E alguma vez contamos as coisas exactamente como aconteceram? Veja-se a narrativa inspirada no célebre caso do desaparecimento de Joana, a menina algarvia de oito anos cuja mãe foi condenada por homicídio. Há elementos que nos aproximam do hediondo crime (alguns factos, a brutalidade dos interrogatórios policiais, a confissão, os impulsos da justiça popular), mas Dulce Maria Cardoso logo introduz uma dimensão quase onírica que anula qualquer tentação realista, justamente através da imagem de um automóvel, um Volkswagen carocha amarelo, brinquedo preferido da menina. Esta, antes de desaparecer sem deixar rasto, escondera-o debaixo de terra como se fosse «uma boa semente», da qual virá a nascer, no arrepiante final do conto, um «carocha amarelo verdadeiro». Em Não esquecerás, o ponto de partida é outra história real: a do acidente de Entre-os-Rios, quando um dos pilares da Ponte Hintze Ribeiro ruiu, arrastando dezenas de pessoas para as águas do Douro. «Tu, leitor, vem cá, caminha comigo na berma desta estrada», diz-se logo de início, e assim somos levados debaixo de chuva até ao autocarro que parou ali adiante, resgatando quem procura escapar da intempérie. Lá dentro, alegres por terem visto as amendoeiras em flor, estão as futuras vítimas. Pessoas normais, gestos normais, vidas normais. A tragédia está aqui, nesta normalidade ameaçada, a poucos minutos de mergulhar no abismo da morte. Transformados em personagens sem nome, os passageiros são como que redimidos do destino que a negligência do Estado lhes teceu. E aqueles cabelos de rapariga, «suspensos no ar quando a cabeça se volta», pairarão assim para sempre na memória do leitor que, como a história, não chega a atravessar a ponte.

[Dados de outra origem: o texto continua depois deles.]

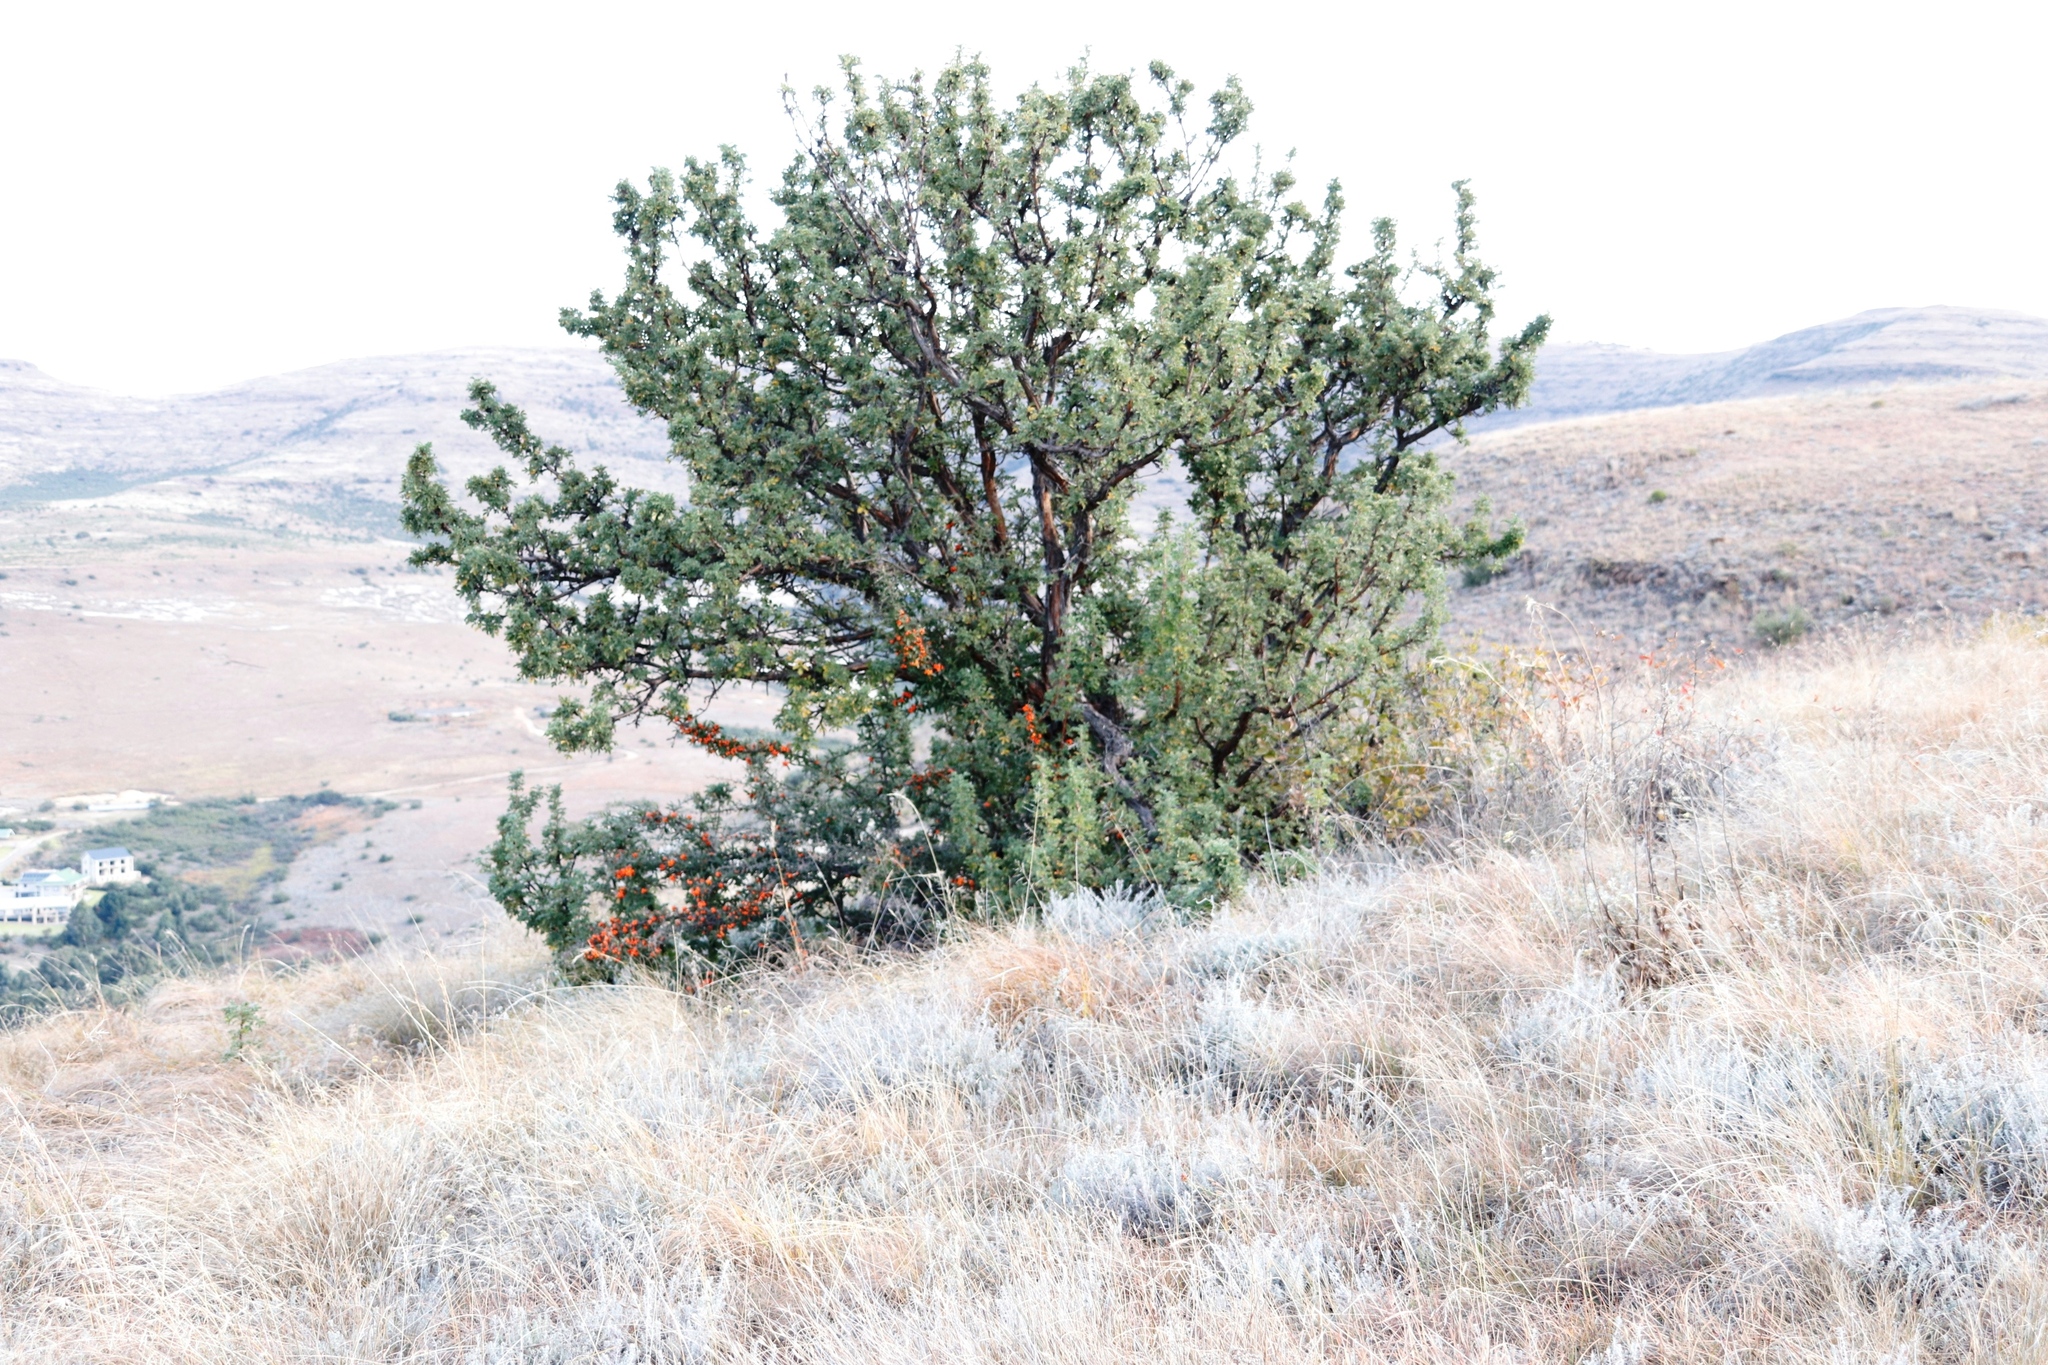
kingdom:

Num texto autobiográfico, em que conta como «matou» uma parte de si mesma para poder ser ficcionista, Dulce Maria Cardoso afirma: «Escrever é espreitar outras vidas. É contar mentiras e acreditar que isso é bom.» Neste livro, as vidas espreitadas estão muitas vezes sujeitas ao império da maldade, própria ou alheia, essa «planta carnuda» que lança «ramos vigorosos para todo o lado». Num dos contos mais negros, Humal, um ser monstruoso só comove os aldeões com a beleza do seu canto quando é sujeito a torturas físicas: «Para que as criaturas fornecessem o bem de que eram capazes era preciso infligir-lhes sofrimento. Mas isso sempre foi um trabalho simples: há sofrimento em abundância neste mundo de Deus e consegui-lo é das coisas mais fáceis.» São vários os contos do livro (por exemplo, Este azul que nos cerca ou Iguais) em que esta brutalidade visceral se manifesta. Entregues ao «martírio de pensar» e incapazes de «domar o tempo», as personagens são como pequenos animais indefesos, à mercê tanto da «solidão do que envelhece» como da «impiedade do que é novo». Acima deles, a autora monta as armadilhas e observa com rigor clínico. Quanto à escrita, exemplar, é sempre feita a partir do «local do crime». Isto é, «do sítio das palavras».